Questo porta lo spettatore ad immergersi nella vita di un ragazzo newyorchese, educato in una famiglia compresa soprattutto da donne, un ragazzo talentuoso, interessato alla recitazione, a Shakespeare; e poi il film ci trascina a picco nel suo successo, con la musica dissacrante, l’innovazione, l’impegno politico e il dibattito sui suoi testi osceni, l’ostilità verso la polizia e il suo storytelling attraverso una definizione coraggiosa di Thug Life. All Eyez on Me tratta da vicino la vita di un rapper, attore, attivista e vittima di due conflitti a fuoco, l’ultimo dei quali, l’8 settembre 1996 a Las Vegas, gli fu fatale.

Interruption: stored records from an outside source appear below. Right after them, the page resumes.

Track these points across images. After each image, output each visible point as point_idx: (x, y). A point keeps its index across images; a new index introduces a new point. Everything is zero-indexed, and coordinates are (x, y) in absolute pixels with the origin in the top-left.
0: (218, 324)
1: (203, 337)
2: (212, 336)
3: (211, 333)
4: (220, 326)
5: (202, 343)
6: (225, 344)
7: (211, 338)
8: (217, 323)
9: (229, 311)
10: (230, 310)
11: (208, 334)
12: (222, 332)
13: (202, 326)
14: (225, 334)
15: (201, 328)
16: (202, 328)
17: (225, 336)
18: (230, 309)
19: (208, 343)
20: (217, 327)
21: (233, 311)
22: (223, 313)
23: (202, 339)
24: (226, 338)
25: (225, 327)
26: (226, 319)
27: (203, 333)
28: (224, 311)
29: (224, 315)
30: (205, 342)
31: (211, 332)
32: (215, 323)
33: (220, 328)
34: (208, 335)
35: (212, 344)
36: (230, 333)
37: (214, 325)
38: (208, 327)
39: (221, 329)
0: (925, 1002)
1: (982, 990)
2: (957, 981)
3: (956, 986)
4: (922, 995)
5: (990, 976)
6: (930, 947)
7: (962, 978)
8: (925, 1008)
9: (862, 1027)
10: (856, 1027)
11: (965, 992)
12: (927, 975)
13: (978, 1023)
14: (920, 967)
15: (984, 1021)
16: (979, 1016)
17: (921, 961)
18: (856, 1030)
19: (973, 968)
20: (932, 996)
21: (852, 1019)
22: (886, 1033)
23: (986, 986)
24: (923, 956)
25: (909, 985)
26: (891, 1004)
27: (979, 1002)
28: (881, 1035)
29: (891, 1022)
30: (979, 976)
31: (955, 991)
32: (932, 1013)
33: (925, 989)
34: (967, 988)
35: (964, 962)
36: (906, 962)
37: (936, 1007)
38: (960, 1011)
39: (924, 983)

All Eyez on Me – una biografia visiva micidiale
All Eyez on Me è un film che tenta in tutti i modi di canonizzare un personaggio contraddittorio e complesso come 2Pac, rapper rivoluzionario e magnetico e il film di Boom, nonostante il minutaggio considerevole, non riesce a restituire la sensazione o l’illusione che Tupac sia presente e che sia quel personaggio che stiamo osservando sullo schermo. Ciò che è stato fatto è ingabbiare la vita di un uomo con una biografia visiva micidiale, ricostruendone l’estetica in modo impeccabile: l’attore che lo interpreta, Demetrius Shipp Jr., ha una somiglianza inquietante verso Tupac, un perfetto doppelganger, ma non solo dal punto di vista fisico, ma anche nella voce, nei gesti, al punto che da essere un’interpretazione efficace sembra diventare un’emulazione, un’imitazione che purtroppo non serve, non è utile a far comprendere quella che è stata la parte essenziale di un rapper, che in questo film viene sottovalutata, ovvero la sua mente.

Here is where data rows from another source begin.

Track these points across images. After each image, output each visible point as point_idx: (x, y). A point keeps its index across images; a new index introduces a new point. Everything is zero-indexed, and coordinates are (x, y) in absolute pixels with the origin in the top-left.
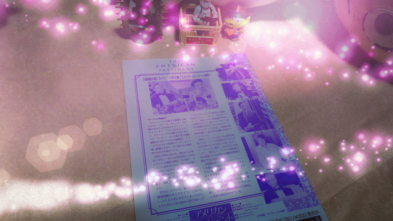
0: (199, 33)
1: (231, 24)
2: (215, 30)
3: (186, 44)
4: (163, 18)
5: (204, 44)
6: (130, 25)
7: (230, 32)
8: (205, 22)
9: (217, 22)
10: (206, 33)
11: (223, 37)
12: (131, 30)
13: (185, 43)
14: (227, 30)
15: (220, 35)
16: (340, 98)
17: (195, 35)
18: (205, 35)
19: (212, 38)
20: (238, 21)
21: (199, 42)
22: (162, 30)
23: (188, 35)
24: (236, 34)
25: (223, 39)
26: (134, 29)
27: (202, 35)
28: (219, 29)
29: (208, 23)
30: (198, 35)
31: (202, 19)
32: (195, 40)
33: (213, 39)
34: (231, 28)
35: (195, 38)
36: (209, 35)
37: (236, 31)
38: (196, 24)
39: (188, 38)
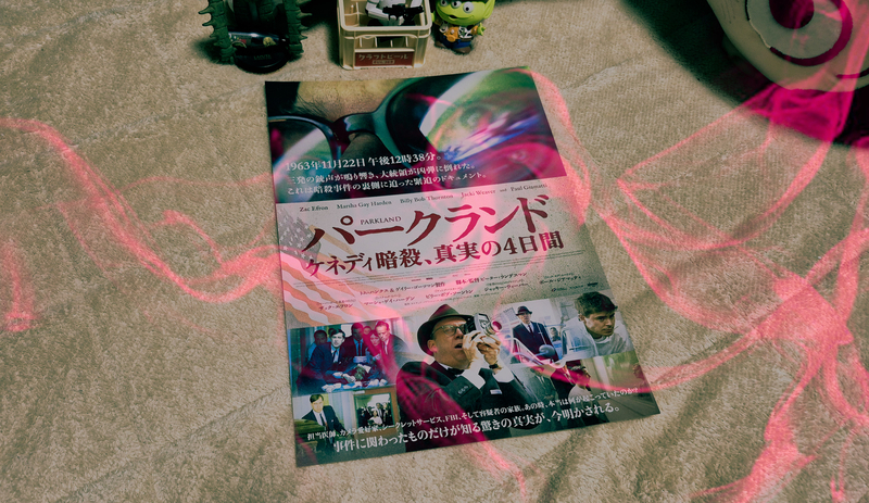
0: (383, 41)
1: (453, 17)
2: (416, 33)
3: (355, 68)
4: (302, 15)
5: (396, 63)
6: (230, 34)
7: (452, 34)
8: (393, 17)
9: (422, 15)
10: (399, 41)
11: (436, 45)
12: (234, 46)
13: (352, 66)
14: (445, 30)
15: (431, 42)
16: (690, 175)
17: (373, 47)
18: (395, 46)
19: (412, 50)
20: (467, 9)
21: (384, 62)
22: (299, 40)
23: (358, 47)
24: (466, 37)
25: (437, 50)
26: (239, 41)
27: (389, 46)
28: (427, 31)
29: (401, 18)
30: (379, 46)
31: (386, 10)
32: (374, 58)
33: (412, 53)
34: (455, 26)
35: (373, 54)
36: (404, 46)
37: (466, 30)
38: (375, 22)
39: (357, 54)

All Eyez on Me, con le sue due ore e venti di film, è incapace di gestire la storia e di rendere giustizia alla vita del rapper di New York. Ciò che rende il tutto fastidioso, al di là della cronologia ridondante e dei balzi narrativi che vive, è che cerca di santificare una figura che era molto più interessante e molto più vera della perfezione. Il suo ego infuocato che si è scontrato contro la strumentalizzazione, di cui è stato oggetto per tutta la vita, che fu prigioniero in un certo senso, del proprio talento, tutto ciò non emerge e piuttosto che mostrare le sue tribolazioni, i suoi drammi e cosa lo ha reso l’artista sfacciato che è diventato, il film prova molto più interesse verso la sua disumanizzazione e l’epica che l’ha susseguito.

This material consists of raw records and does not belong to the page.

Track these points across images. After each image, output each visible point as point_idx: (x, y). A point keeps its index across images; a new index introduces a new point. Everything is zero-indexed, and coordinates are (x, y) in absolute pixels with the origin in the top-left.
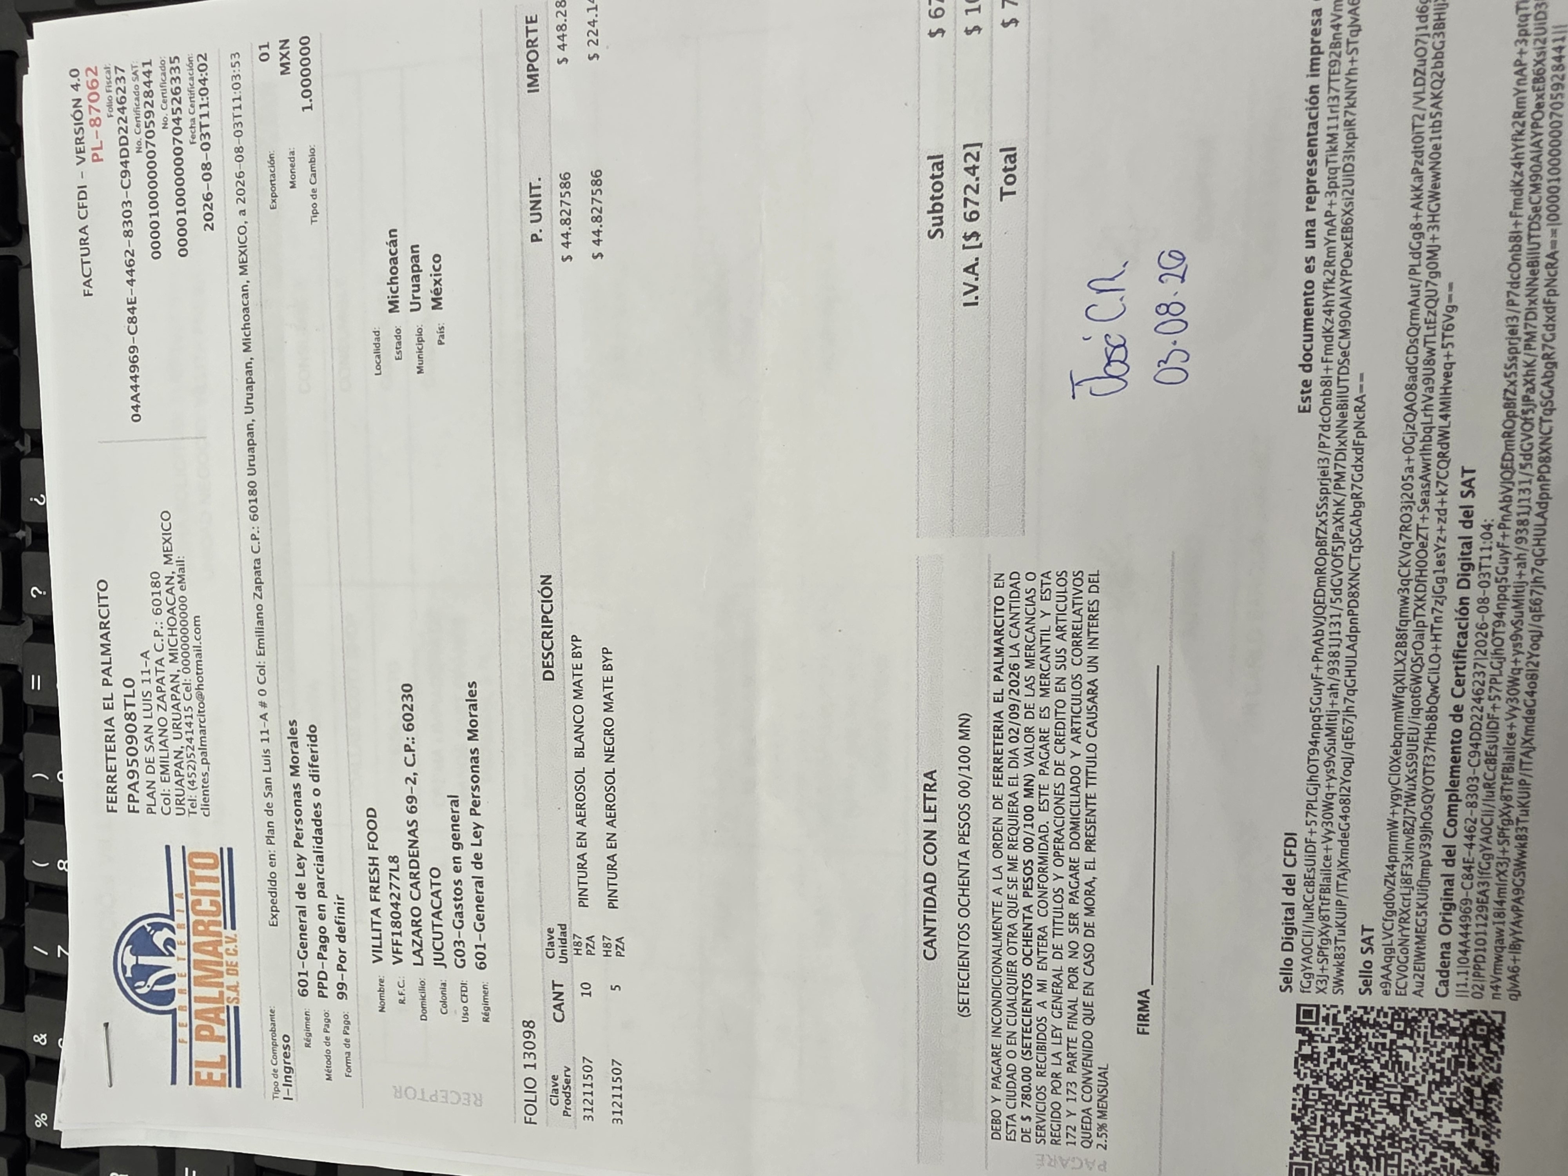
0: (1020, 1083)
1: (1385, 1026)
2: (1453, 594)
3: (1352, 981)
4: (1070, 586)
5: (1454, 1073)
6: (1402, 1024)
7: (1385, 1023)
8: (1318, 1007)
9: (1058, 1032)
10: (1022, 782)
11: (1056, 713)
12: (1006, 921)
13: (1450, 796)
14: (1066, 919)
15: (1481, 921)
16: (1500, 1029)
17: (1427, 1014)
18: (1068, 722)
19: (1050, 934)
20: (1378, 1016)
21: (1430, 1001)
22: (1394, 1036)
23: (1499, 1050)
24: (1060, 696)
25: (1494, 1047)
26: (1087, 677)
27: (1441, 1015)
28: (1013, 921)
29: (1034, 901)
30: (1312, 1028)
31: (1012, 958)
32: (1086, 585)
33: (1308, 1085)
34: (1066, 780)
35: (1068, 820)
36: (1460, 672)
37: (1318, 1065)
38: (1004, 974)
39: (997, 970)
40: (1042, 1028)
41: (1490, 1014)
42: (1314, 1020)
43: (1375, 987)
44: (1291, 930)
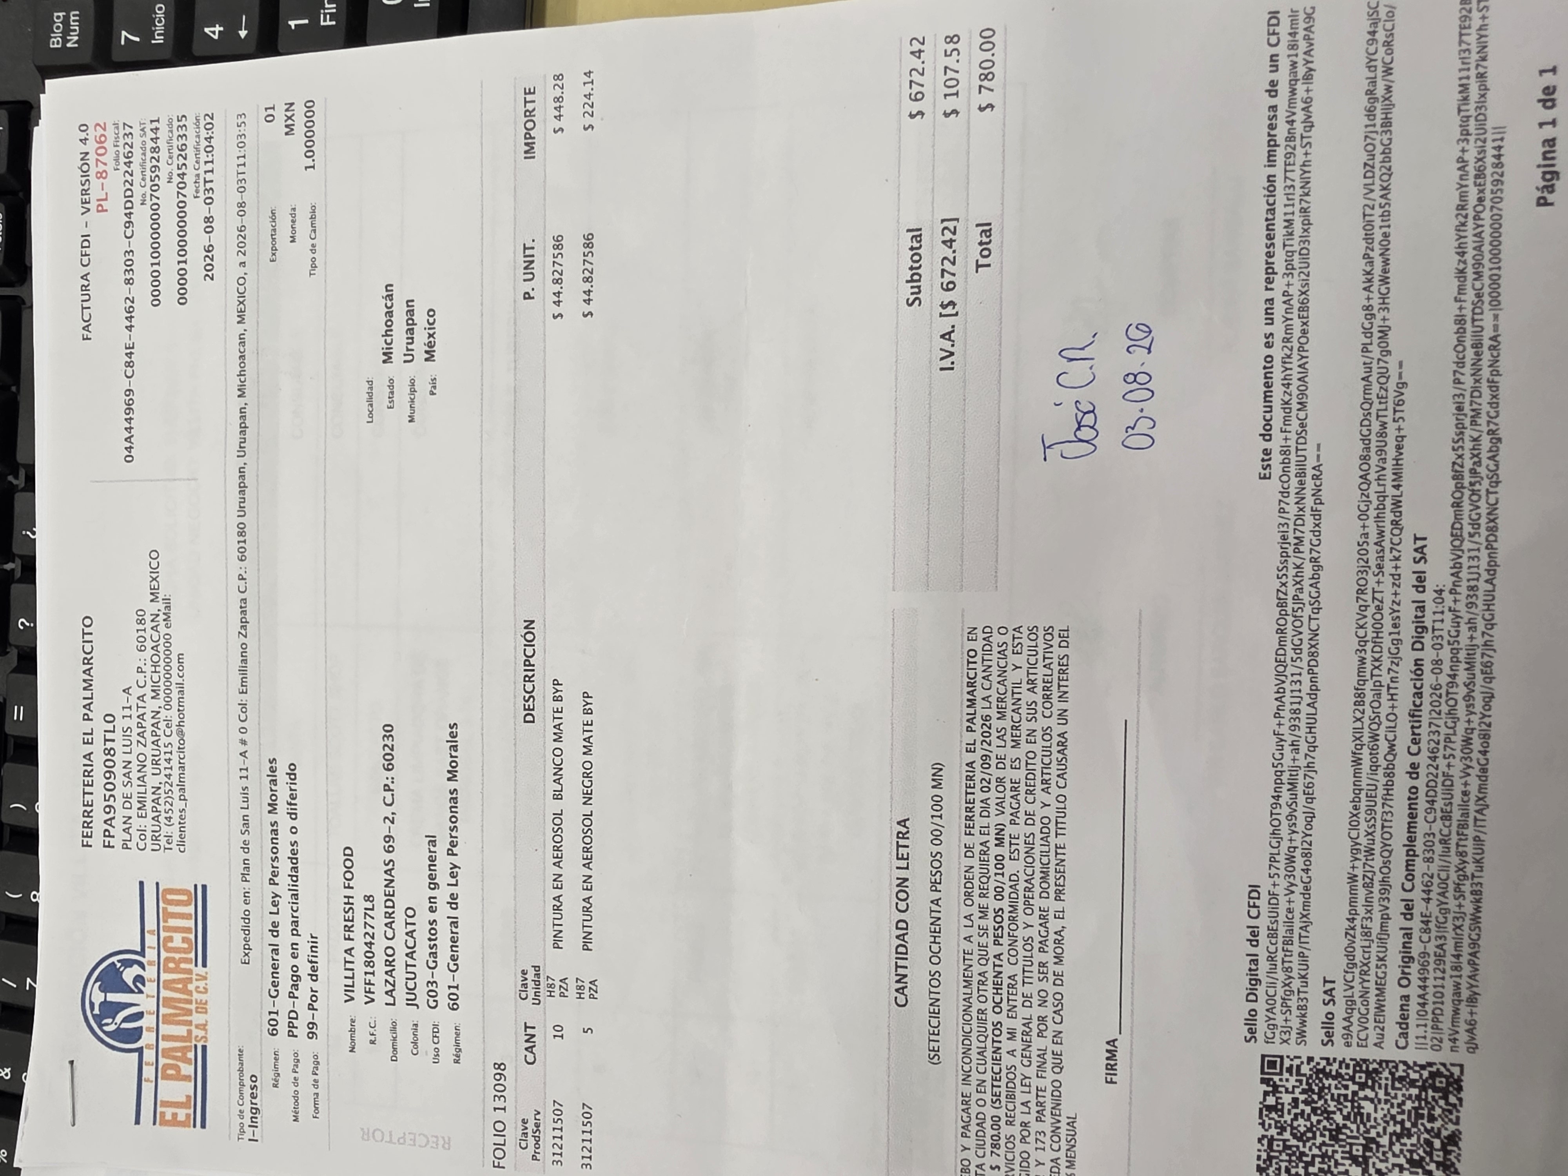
0: (989, 1132)
1: (1347, 1077)
2: (1408, 656)
3: (1315, 1032)
4: (1040, 641)
5: (1415, 1125)
6: (1363, 1075)
7: (1347, 1074)
8: (1281, 1057)
9: (1027, 1081)
10: (993, 831)
11: (1027, 764)
12: (976, 969)
13: (1408, 851)
14: (1035, 968)
15: (1439, 974)
16: (1459, 1081)
17: (1387, 1066)
18: (1038, 773)
19: (1020, 982)
20: (1340, 1067)
21: (1390, 1053)
22: (1356, 1088)
23: (1457, 1102)
24: (1031, 747)
25: (1452, 1099)
26: (1057, 730)
27: (1402, 1067)
28: (984, 969)
29: (1004, 949)
30: (1276, 1078)
31: (983, 1006)
32: (1057, 640)
33: (1272, 1136)
34: (1036, 829)
35: (1037, 870)
36: (1417, 731)
37: (1282, 1116)
38: (974, 1022)
39: (967, 1017)
40: (1011, 1076)
41: (1449, 1066)
42: (1278, 1071)
43: (1337, 1038)
44: (1255, 981)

All Eyez on Me è incapace di gestire la storia del rapper di New York
Il film di Boom inoltre compila nella narrazione tutta la collezione di grandi successi di Tupac, senza contestualizzarli, li presenta come versi contemplativi: è solo musica, musica casuale, aleatoria. Purtroppo All Eyez on Me non è riuscito a scovare il genio, lo stile, le parole e soprattutto a scrutare la sua vita, in un modo che fosse rappresentativo e reale, mentre invece mostra solo un brandello della sua identità, un cantante hip-hop fuorilegge che ha quell’attitudine gangsta senza sapore, senza colore.